Tag 1, Samstag, 8. Juni 2019 – Reise in den fernen Osten

An ein letztes Ausschlafen vor unserer Reise war nicht zu denken. Bereits im 07:00 Uhr waren wir hellwach und voller Aufregung. Die Packlisten wurden nochmals durchgecheckt, ob auch tatsächlich nichts vergessen ging. Irgendwie haben wir so wenig Gepäck… Rund achteinhalb Kilo pro Rucksack (ohne Foto- und Technikausrüstung). Das „abgespeckte“ Reisen, welches wir für Patagonien lernen mussten, war offenbar noch in unseren Köpfen – reisten wir schliesslich früher immer Nahe am Gepäcklimit von 23kg. Was haben wir denn früher alles mitgeschleppt? Toilettenartikel, Regenjacken und Kleidung für eine Woche reicht doch – in Japan gibt es ja auch Waschmaschinen. Schwere Wanderschuhe, Schlafsäcke, etc. konnten wir uns diesmal sparen, da wir ausschliesslich in Hotels oder Ryokans übernachten.

Um 10:00 Uhr holten uns unsere Freunde zu Hause ab (vielen lieben Dank!) und wir machten uns mit federleichtem aber etwas überdimensionierten Backpacks und Tagesrucksäcken ausgestattet auf in Richtung Zürich Flughafen. Nach einem Goodbye-Drink und einer letzten Umarmung ging es durch die Sicherheitskontrolle. Es war erstaunlich wenig los am Flughafen und so klappte alles ziemlich reibungslos und schnell. Natürlich deckten wir uns auch vor dieser Reise wieder mit Luxemburgerli von der Confiserie Sprüngli ein.

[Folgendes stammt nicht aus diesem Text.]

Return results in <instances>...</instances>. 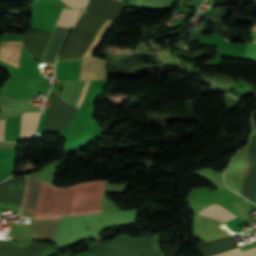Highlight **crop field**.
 Segmentation results:
<instances>
[{"instance_id":"12","label":"crop field","mask_w":256,"mask_h":256,"mask_svg":"<svg viewBox=\"0 0 256 256\" xmlns=\"http://www.w3.org/2000/svg\"><path fill=\"white\" fill-rule=\"evenodd\" d=\"M89 82H90V81H87V82H86L85 87H84V90H83V92H82V95H81V97H80V99H79V101H78L76 107H79V106H80V104H81V102H82V100H83V98H84V95H85V93H86V90H87V87H88V85H89Z\"/></svg>"},{"instance_id":"13","label":"crop field","mask_w":256,"mask_h":256,"mask_svg":"<svg viewBox=\"0 0 256 256\" xmlns=\"http://www.w3.org/2000/svg\"><path fill=\"white\" fill-rule=\"evenodd\" d=\"M5 119L0 120V140H3Z\"/></svg>"},{"instance_id":"15","label":"crop field","mask_w":256,"mask_h":256,"mask_svg":"<svg viewBox=\"0 0 256 256\" xmlns=\"http://www.w3.org/2000/svg\"><path fill=\"white\" fill-rule=\"evenodd\" d=\"M253 230H255V229H252L251 231H253Z\"/></svg>"},{"instance_id":"8","label":"crop field","mask_w":256,"mask_h":256,"mask_svg":"<svg viewBox=\"0 0 256 256\" xmlns=\"http://www.w3.org/2000/svg\"><path fill=\"white\" fill-rule=\"evenodd\" d=\"M198 214L216 219L221 222H225L229 219L236 218V216H234L228 210H226L225 208H223L219 205H216V204H213V205L199 211Z\"/></svg>"},{"instance_id":"1","label":"crop field","mask_w":256,"mask_h":256,"mask_svg":"<svg viewBox=\"0 0 256 256\" xmlns=\"http://www.w3.org/2000/svg\"><path fill=\"white\" fill-rule=\"evenodd\" d=\"M105 181L79 183L68 188H59L27 177V188L21 210L37 212L35 217L92 214L101 212V201Z\"/></svg>"},{"instance_id":"7","label":"crop field","mask_w":256,"mask_h":256,"mask_svg":"<svg viewBox=\"0 0 256 256\" xmlns=\"http://www.w3.org/2000/svg\"><path fill=\"white\" fill-rule=\"evenodd\" d=\"M21 49V41H1L0 61H3L19 69Z\"/></svg>"},{"instance_id":"11","label":"crop field","mask_w":256,"mask_h":256,"mask_svg":"<svg viewBox=\"0 0 256 256\" xmlns=\"http://www.w3.org/2000/svg\"><path fill=\"white\" fill-rule=\"evenodd\" d=\"M68 6L80 9L86 4V0H62Z\"/></svg>"},{"instance_id":"3","label":"crop field","mask_w":256,"mask_h":256,"mask_svg":"<svg viewBox=\"0 0 256 256\" xmlns=\"http://www.w3.org/2000/svg\"><path fill=\"white\" fill-rule=\"evenodd\" d=\"M88 249L96 256H160L150 239L121 238Z\"/></svg>"},{"instance_id":"5","label":"crop field","mask_w":256,"mask_h":256,"mask_svg":"<svg viewBox=\"0 0 256 256\" xmlns=\"http://www.w3.org/2000/svg\"><path fill=\"white\" fill-rule=\"evenodd\" d=\"M49 36L50 33L31 27L23 38V45L30 54L40 59L42 49Z\"/></svg>"},{"instance_id":"9","label":"crop field","mask_w":256,"mask_h":256,"mask_svg":"<svg viewBox=\"0 0 256 256\" xmlns=\"http://www.w3.org/2000/svg\"><path fill=\"white\" fill-rule=\"evenodd\" d=\"M80 11L63 8L55 25L71 28Z\"/></svg>"},{"instance_id":"10","label":"crop field","mask_w":256,"mask_h":256,"mask_svg":"<svg viewBox=\"0 0 256 256\" xmlns=\"http://www.w3.org/2000/svg\"><path fill=\"white\" fill-rule=\"evenodd\" d=\"M214 256H256V247L239 253L238 249H233L224 253H220Z\"/></svg>"},{"instance_id":"2","label":"crop field","mask_w":256,"mask_h":256,"mask_svg":"<svg viewBox=\"0 0 256 256\" xmlns=\"http://www.w3.org/2000/svg\"><path fill=\"white\" fill-rule=\"evenodd\" d=\"M102 21L103 18L83 12L64 45L58 60L82 58ZM113 23L114 21L104 19L83 58L93 54L95 49L99 46L104 34Z\"/></svg>"},{"instance_id":"6","label":"crop field","mask_w":256,"mask_h":256,"mask_svg":"<svg viewBox=\"0 0 256 256\" xmlns=\"http://www.w3.org/2000/svg\"><path fill=\"white\" fill-rule=\"evenodd\" d=\"M60 217H39L35 220L32 238H45L53 241Z\"/></svg>"},{"instance_id":"4","label":"crop field","mask_w":256,"mask_h":256,"mask_svg":"<svg viewBox=\"0 0 256 256\" xmlns=\"http://www.w3.org/2000/svg\"><path fill=\"white\" fill-rule=\"evenodd\" d=\"M108 61L89 57L81 60L80 80H100L107 79Z\"/></svg>"},{"instance_id":"14","label":"crop field","mask_w":256,"mask_h":256,"mask_svg":"<svg viewBox=\"0 0 256 256\" xmlns=\"http://www.w3.org/2000/svg\"><path fill=\"white\" fill-rule=\"evenodd\" d=\"M251 31H256V25L253 26V28L251 29Z\"/></svg>"}]
</instances>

Unser Direktflug mit Swiss International Air Lines nach Tokyo boardete pünktlich um 12:25 Uhr und wir bezogen unsere Sitzplätze, auf welchen wir die nächsten 12 Stunden verbringen würden. Wir waren uns den Ablauf eines Langstreckenfluges in der Zwischenzeit gewohnt und hatten wenig Mühe die Zeit totzuschlagen. Mit Essen, Filme gucken, Musik hören und lesen konnten wir uns gut ablenken. Nur an Schlaf war wiedermal nicht zu denken 🙂 . Was würde uns morgen in Tokyo wohl erwarten?

Tag 2, Sonntag, 9. Juni 2019 – Ankunft in der grössten Stadt der Welt

Über Finnland, Russland und Sibirien ging es immer weiter Ostwärts und schon bald dröhnte das „cabine crew prepare for landing“ aus den Lautsprechern. Beinahe auf die Minute pünktlich um ca. 08:00 Uhr Ortszeit (01:00 Uhr Schweizer Zeit) am Sonntagmorgen landete das Flugzeug am internationalen Flughafen Tokyo-Narita und wir betraten zum ersten Mal asiatischen Boden.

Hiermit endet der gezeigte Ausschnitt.